__Exercise details__: Return the text of every entry below word for word, leaving out the pictures.

__Data for analysis__:
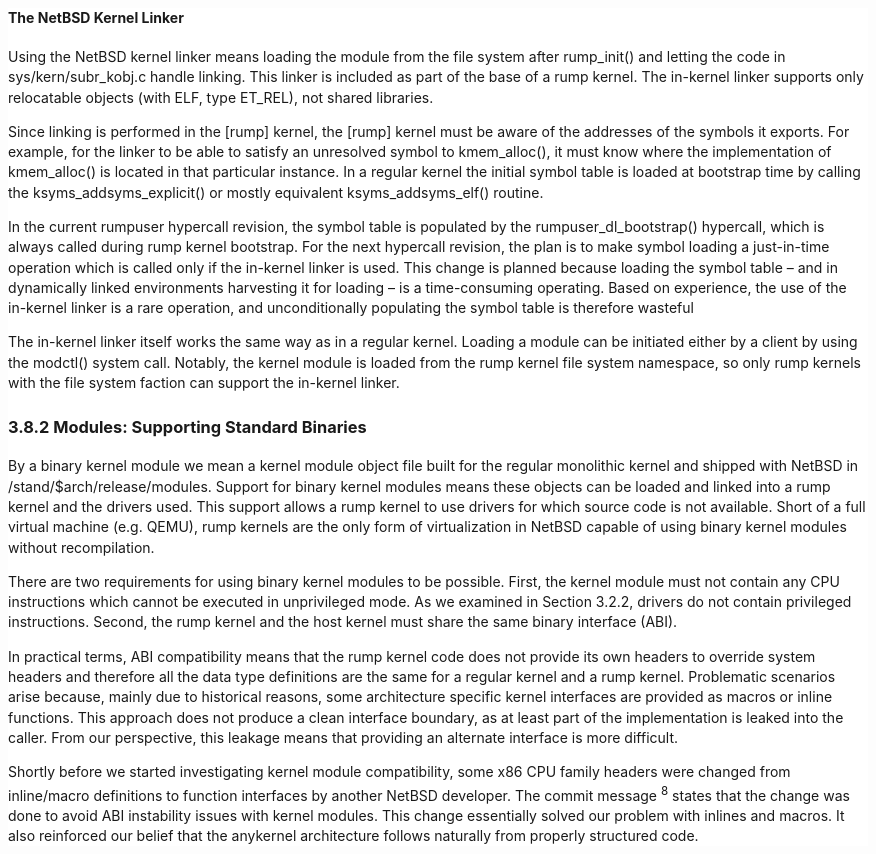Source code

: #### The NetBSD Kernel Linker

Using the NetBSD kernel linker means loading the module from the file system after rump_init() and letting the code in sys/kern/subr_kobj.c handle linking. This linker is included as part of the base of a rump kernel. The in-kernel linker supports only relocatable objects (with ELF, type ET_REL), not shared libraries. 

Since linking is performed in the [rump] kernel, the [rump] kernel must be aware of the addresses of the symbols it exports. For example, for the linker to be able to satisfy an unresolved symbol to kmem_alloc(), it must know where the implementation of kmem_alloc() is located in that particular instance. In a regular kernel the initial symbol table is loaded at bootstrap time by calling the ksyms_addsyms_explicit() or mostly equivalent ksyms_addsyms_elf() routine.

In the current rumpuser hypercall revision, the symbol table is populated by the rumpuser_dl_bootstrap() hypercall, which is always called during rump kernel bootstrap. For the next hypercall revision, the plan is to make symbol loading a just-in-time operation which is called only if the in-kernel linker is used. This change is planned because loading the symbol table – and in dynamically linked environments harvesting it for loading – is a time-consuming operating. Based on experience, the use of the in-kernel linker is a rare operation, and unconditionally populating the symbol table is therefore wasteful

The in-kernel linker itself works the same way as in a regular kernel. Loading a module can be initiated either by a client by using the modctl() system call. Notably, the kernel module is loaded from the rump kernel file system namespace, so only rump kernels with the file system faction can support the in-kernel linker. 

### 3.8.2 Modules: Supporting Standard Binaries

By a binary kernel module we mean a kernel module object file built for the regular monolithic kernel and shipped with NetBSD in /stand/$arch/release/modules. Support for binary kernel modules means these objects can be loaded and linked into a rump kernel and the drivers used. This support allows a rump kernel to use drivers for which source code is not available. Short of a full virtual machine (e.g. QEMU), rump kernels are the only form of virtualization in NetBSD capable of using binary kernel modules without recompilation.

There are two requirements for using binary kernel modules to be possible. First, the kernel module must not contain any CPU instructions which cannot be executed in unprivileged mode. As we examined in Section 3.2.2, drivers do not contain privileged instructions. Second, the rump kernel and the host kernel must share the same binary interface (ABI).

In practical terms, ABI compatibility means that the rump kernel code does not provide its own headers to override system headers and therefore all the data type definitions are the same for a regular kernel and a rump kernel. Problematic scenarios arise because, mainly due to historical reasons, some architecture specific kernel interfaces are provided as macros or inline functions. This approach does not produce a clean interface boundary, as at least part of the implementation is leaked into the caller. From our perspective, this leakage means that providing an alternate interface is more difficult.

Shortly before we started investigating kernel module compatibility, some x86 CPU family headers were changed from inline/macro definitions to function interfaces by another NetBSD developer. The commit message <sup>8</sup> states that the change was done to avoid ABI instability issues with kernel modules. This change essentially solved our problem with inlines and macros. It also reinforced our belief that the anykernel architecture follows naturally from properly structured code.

__Result__:
Source code

: #### The NetBSD Kernel Linker

Using the NetBSD kernel linker means loading the module from the file system after rump_init() and letting the code in sys/kern/subr_kobj.c handle linking. This linker is included as part of the base of a rump kernel. The in-kernel linker supports only relocatable objects (with ELF, type ET_REL), not shared libraries. 

Since linking is performed in the [rump] kernel, the [rump] kernel must be aware of the addresses of the symbols it exports. For example, for the linker to be able to satisfy an unresolved symbol to kmem_alloc(), it must know where the implementation of kmem_alloc() is located in that particular instance. In a regular kernel the initial symbol table is loaded at bootstrap time by calling the ksyms_addsyms_explicit() or mostly equivalent ksyms_addsyms_elf() routine.

In the current rumpuser hypercall revision, the symbol table is populated by the rumpuser_dl_bootstrap() hypercall, which is always called during rump kernel bootstrap. For the next hypercall revision, the plan is to make symbol loading a just-in-time operation which is called only if the in-kernel linker is used. This change is planned because loading the symbol table – and in dynamically linked environments harvesting it for loading – is a time-consuming operating. Based on experience, the use of the in-kernel linker is a rare operation, and unconditionally populating the symbol table is therefore wasteful

The in-kernel linker itself works the same way as in a regular kernel. Loading a module can be initiated either by a client by using the modctl() system call. Notably, the kernel module is loaded from the rump kernel file system namespace, so only rump kernels with the file system faction can support the in-kernel linker. 

### 3.8.2 Modules: Supporting Standard Binaries

By a binary kernel module we mean a kernel module object file built for the regular monolithic kernel and shipped with NetBSD in /stand/$arch/release/modules. Support for binary kernel modules means these objects can be loaded and linked into a rump kernel and the drivers used. This support allows a rump kernel to use drivers for which source code is not available. Short of a full virtual machine (e.g. QEMU), rump kernels are the only form of virtualization in NetBSD capable of using binary kernel modules without recompilation.

There are two requirements for using binary kernel modules to be possible. First, the kernel module must not contain any CPU instructions which cannot be executed in unprivileged mode. As we examined in Section 3.2.2, drivers do not contain privileged instructions. Second, the rump kernel and the host kernel must share the same binary interface (ABI).

In practical terms, ABI compatibility means that the rump kernel code does not provide its own headers to override system headers and therefore all the data type definitions are the same for a regular kernel and a rump kernel. Problematic scenarios arise because, mainly due to historical reasons, some architecture specific kernel interfaces are provided as macros or inline functions. This approach does not produce a clean interface boundary, as at least part of the implementation is leaked into the caller. From our perspective, this leakage means that providing an alternate interface is more difficult.

Shortly before we started investigating kernel module compatibility, some x86 CPU family headers were changed from inline/macro definitions to function interfaces by another NetBSD developer. The commit message <sup>8</sup> states that the change was done to avoid ABI instability issues with kernel modules. This change essentially solved our problem with inlines and macros. It also reinforced our belief that the anykernel architecture follows naturally from properly structured code.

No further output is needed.